The world will never be the same after OpenAI revealed its new video creation model – Sora. Sora makes realistic videos – up to a minute long – from a short text prompt and the results are absolutely stunning. Check out the segment above to see what I mean. Sora can generate complex scenes with many characters, different types of motion plus fine details of the subjects and background. Sora not only understands the prompt, it understands how things exist in reality.
Why is it historic?
See for yourself in the batch of clips released by OpenAI. Just watch and you’ll realise their significance. The videos are incredible and mark the start of a new branch of AI where moving pictures will eventually become photo-real. In fact, although not perfect, this initial batch of Sora videos are good enough to fool many people. I know this because driving and flying simulators often trick punters on social media. And Sora is far better.
This type of Artificial Intelligence requires a lot of computing power to render a realistic video. Sora is a diffusion model. It generates a video by starting off with one that appears to be static noise then eventually transforms it by removing that noise over several (many) steps.
It’s also very complicated.. as it should be given its capabilities. If you want to dig deeper, OpenAI has a fascinating research page on its website.
Why Reveal it Now?
OpenAI has chosen to reveal Sora now to test the waters. It’s part excitement, part dread. OpenAI wants feedback from outsiders while giving the public an idea of what Sora can do.
It’s not available to the public yet, because extensive safety checks need to be done first. Sora will be accessible by red teamers (testers) to help assess harmful aspects or risks. Visual artists, designers, and filmmakers will also be asked to give feedback on how to improve Sora for creative professionals.
On the OpenAI website it says, “The text classifier will check and reject text input prompts that are in violation of usage policies, like those that request extreme violence, sexual content, hateful imagery, celebrity likeness, or the IP of others.”
Given how realistic Sora videos are already, the technology will not doubt be abused by some people. OpenAI is building tools to help detect misleading content such as a detection classifier that can tell when a video was generated by Sora.

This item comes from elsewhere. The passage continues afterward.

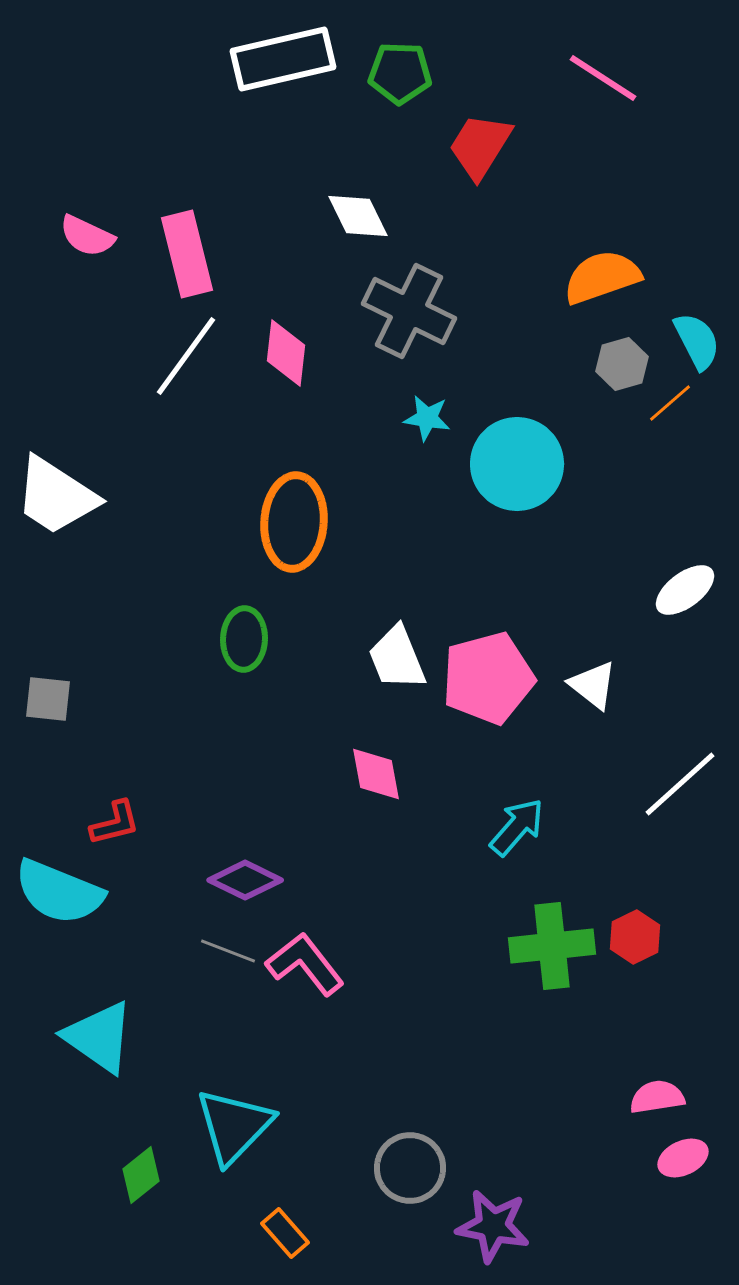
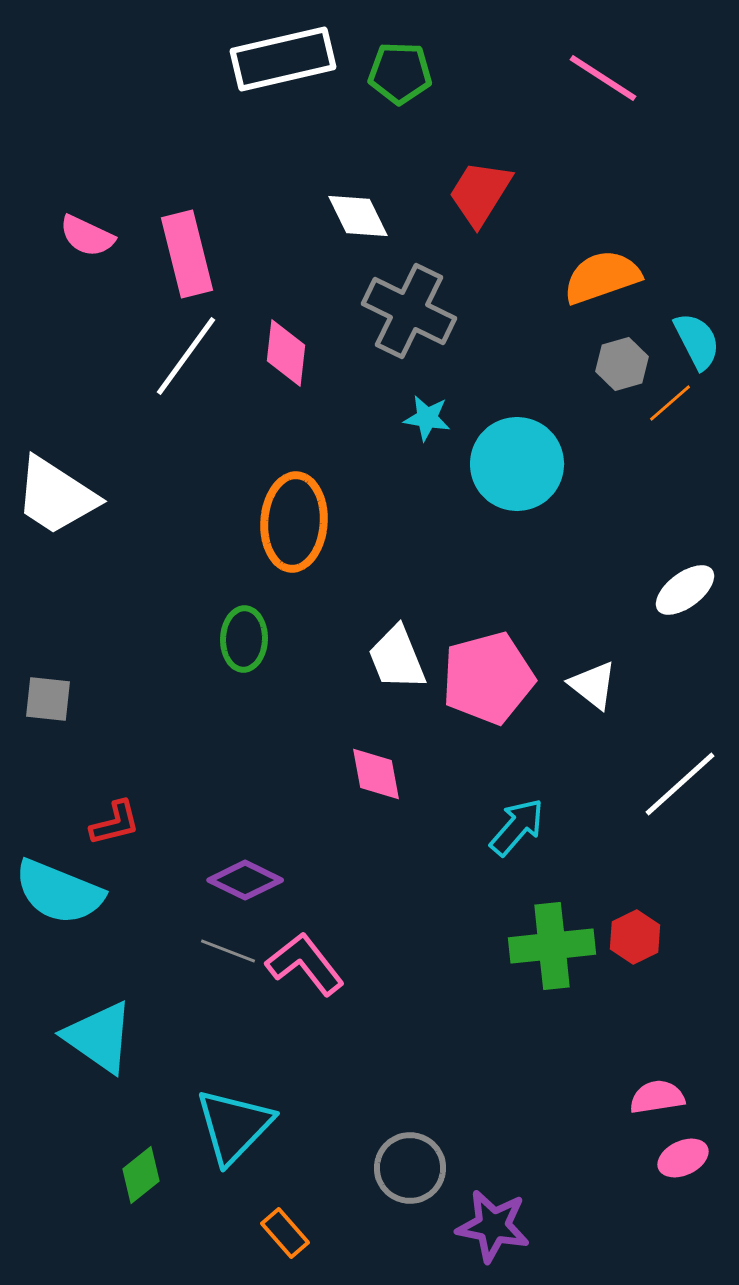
red trapezoid at (480, 146): moved 47 px down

They also developed robust image classifiers that are used to review the frames of every video generated to help ensure it sticks to usage policies, before it’s shown to the user.
So yes .. it’s exciting and scary at the same time. Because even if Open AI does the right thing – others may not. This fundamentally changes everything we believe on screen and while not perfect – it’s very already very good.
To combat this uncertainty OpenAI also plans to incorporate C2PA metadata to ensure a clear chain of transformation.
So mark February 2024 down as the month when the world changed forever.